_ACTION ITEM_
The entire listing that follows must be repeated exactly, pictures excluded.

_INFORMATION PROVIDED_
----------
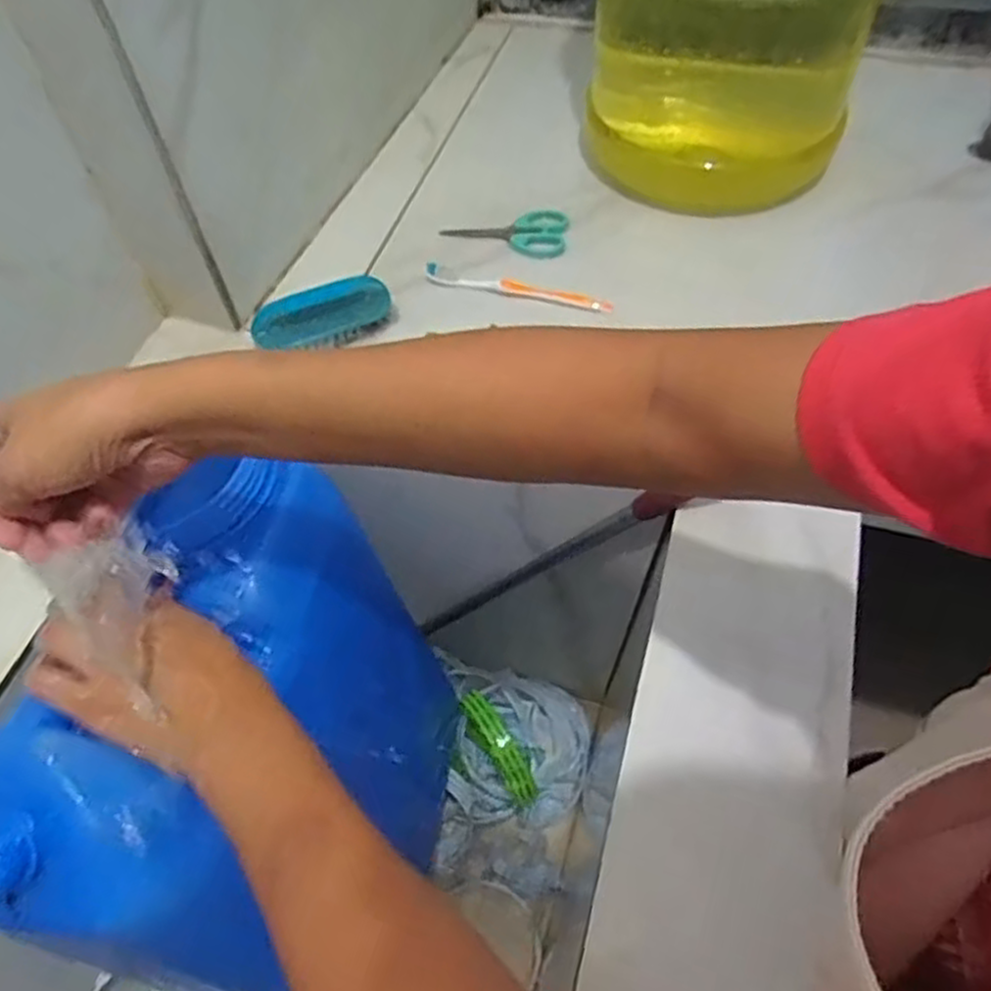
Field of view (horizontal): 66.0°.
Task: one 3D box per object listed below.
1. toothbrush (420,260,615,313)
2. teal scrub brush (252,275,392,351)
----------
_YOUR RESPONSE_
Field of view (horizontal): 66.0°.
Task: one 3D box per object listed below.
1. toothbrush (420,260,615,313)
2. teal scrub brush (252,275,392,351)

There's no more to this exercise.